Até porque a diferença é bastante clara: um dos envolvidos tinha como desafio andar na chuva, já o outro de trabalhar debaixo de chuva. Um tem um motivo para estar na chuva, outro não. Quem ali levanta mais suspeita?
Isso deve ter injuriado demais o motoqueiro. Se eu estivesse no lugar dele, no mínimo eu iria achar injusto e desonesto.
Mas eu não era ele e percebi que não tinha espaço no que estava acontecendo ali — e também porque estava chovendo — continuei meu caminho até a academia porque eu tinha hora.
Fui embora e me senti estranho no trajeto e me veio uma dúvida muito forte na cabeça: “Por que cacete eu estava indo embora com o retrovisor e o celular do cara nas minhas mãos?”
Voltei lá correndo, o cara estava mostrando o documento pros policiais, deixei o retrovisor e o celular do cara em cima do banco moto.
E agora sim eu continuei rumo à academia e me apareceu outra dúvida: “E se eu tivesse levado o celular do cara embora? A polícia não viria atrás de mim porque estava dando uma geral num cara que teve a infelicidade de cair na frente deles. Aí sim haveria um crime.”

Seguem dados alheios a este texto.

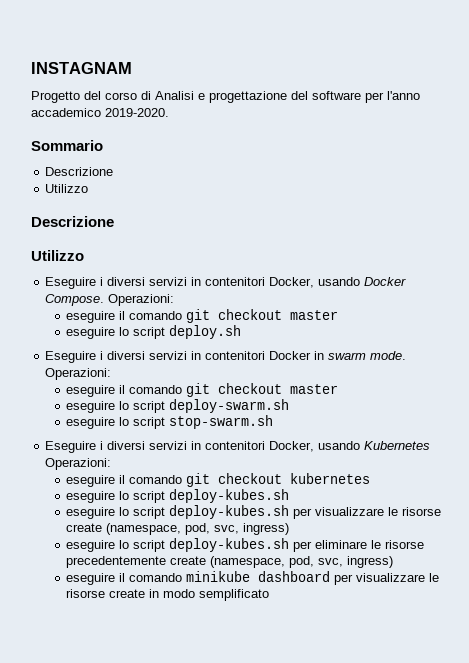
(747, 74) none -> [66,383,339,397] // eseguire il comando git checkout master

No fim, a resposta sobre a razão da polícia ter revistado somente ele não era nenhum mistério. Afinal, o entregador era preto.2
Crônica ótima! Um exercício antimaniqueísta. Carregada de nuances entre o preto e o branco. Parabéns!
É, eu tenho razão, mas você não. Continua com uma leitura equivocada.
Afinal, nem eu nem você podemos provar que foi um ato de racismo, o que seria crime.
Tanto a acusação, quanto o ato em si. Se eu desse parte, eu teria que provar. Eu não tinha provas e indícios não são provas.
Omissão é presenciar um crime e não fazer nada. E um crime certamente eu não presenciei.
Vá com mais calma nas suas críticas. Tá todo mundo a flor da pele, não precisamos de mais comentários lacradores.